Describing what impact the new kilogram would have, the BIPM said: "In the same way that if you replaced the decaying foundations of a house with robust new ones, it may not be possible to identify the difference from the surface, but some substantial changes would have taken place to ensure the longevity of the property". A replica of this platinum-iridium standard was exhibited during the morning sessions of the CGPM.
For nearly 130 years, the fundamental unit of weight has been set by a cylindrical chunk of metal housed under a glass dome at the International Bureau of Weights and Measures (BIPM) near Paris, France. As part of its responsibilities, the BIPM has guarded the kilogram prototype, as well as the meter prototype, allowing other metrological institutions from around the world to come and check their standards. Along with redefining a kilogram, other base SI units were also redefined. He asked what would happen if a fingerprint got on the kilogram prototype and increased its mass.
The whole business of basing units on relics from the 19th century seems quaint-incongruent with our current world of lasers, quantum computers and space travel. "This will pave the way for far more accurate measurements and lays a more stable foundation for science".More news: Manchester United Reveals The Two Players It Will Drop In January
"If we think about what happened a few years ago, when the meter was redefined in relation to the speed of light, a few years later we saw the creation of the Global Positioning System", he said.
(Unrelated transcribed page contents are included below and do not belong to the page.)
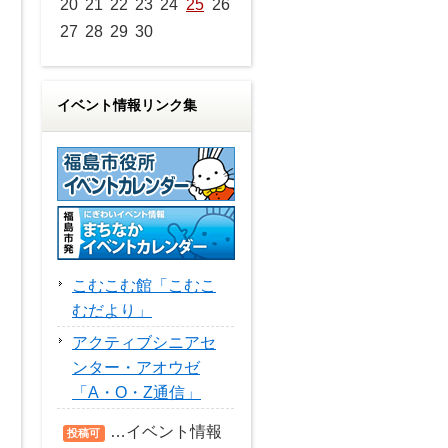
20
21
22
23
24
25
26
27
28
29
30
イベント情報リンク集
こむこむ館「こむこ
むだより」
アクティブシニアセ
ンター・アオウゼ
「A・O・Z通信」
…イベント情報
投稿可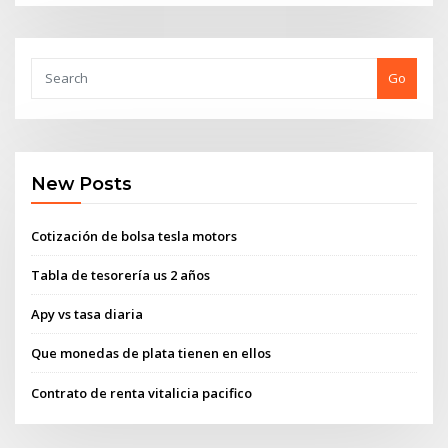
Go
New Posts
Cotización de bolsa tesla motors
Tabla de tesorería us 2 años
Apy vs tasa diaria
Que monedas de plata tienen en ellos
Contrato de renta vitalicia pacifico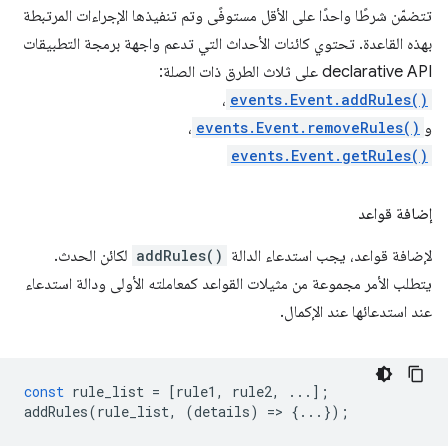
تتضمّن شرطًا واحدًا على الأقل مستوفًى وتم تنفيذها الإجراءات المرتبطة
بهذه القاعدة. تحتوي كائنات الأحداث التي تدعم واجهة برمجة التطبيقات
declarative API على ثلاث الطرق ذات الصلة:
،
events.Event.addRules()
و
events.Event.removeRules()
،
events.Event.getRules()
إضافة قواعد
لإضافة قواعد، يجب استدعاء الدالة
addRules()
لكائن الحدث.
يتطلب الأمر مجموعة من مثيلات القواعد كمعاملته الأولى ودالة استدعاء
عند استدعائها عند الإكمال.
const
rule_list
=
[
rule1
,
rule2
,
...];
addRules
(
rule_list
,
(
details
)
=
>
{...});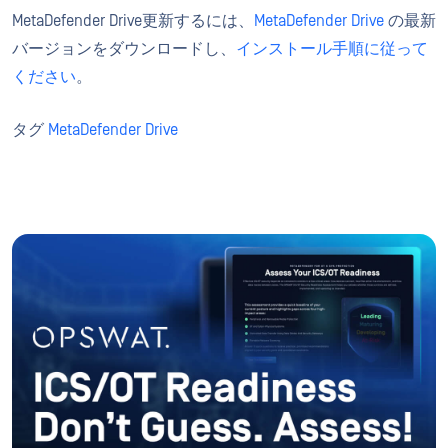
MetaDefender Drive更新するには、
MetaDefender Drive
の最新
バージョンをダウンロードし、
インストール手順に従って
ください
。
タグ
MetaDefender Drive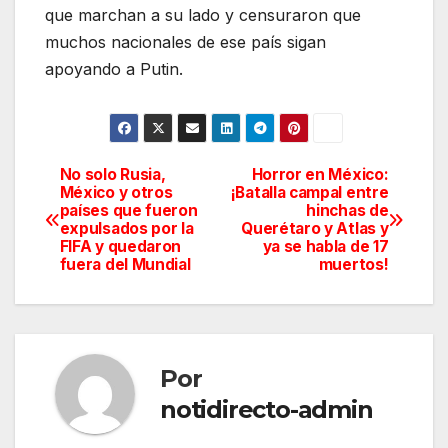
que marchan a su lado y censuraron que
muchos nacionales de ese país sigan
apoyando a Putin.
No solo Rusia,
Horror en México:
Navegación
México y otros
¡Batalla campal entre
países que fueron
hinchas de
de
expulsados por la
Querétaro y Atlas y
FIFA y quedaron
ya se habla de 17
entradas
fuera del Mundial
muertos!
Por
notidirecto-admin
"This is really a pivot point for humanity", noted Jon Pratt, who has been a longtime researcher and supervisor for the NIST group working to redefine the kilogram with nature's fundamental laws. There are no more error bars here.
Simply put, the definition of the kilogram linked to the amount of electromagnetic energy required to balance the object of the relevant mass. By 2018, the gold standard for the kilogram had lost 50 micrograms and become 99.999995 percent of its original mass. L-to-R: Eric Lin, director, Material Measurement Lab, NIST; Claire Saundry, director of International and Academic Affairs Office, NIST; Willie May, U.S. member of the International Committee on Weights and Measures and former NIST director; NIST Director and Undersecretary of Commerce Walter Copan; Barbara Cordero, finance analyst, Office of Management Policy and Resources, IO, Department of State and James Olthoff, Acting Associate Director of Laboratory Programs, NIST. Bathroom scales won't suddenly get kinder and kilos and grams won't change in supermarkets.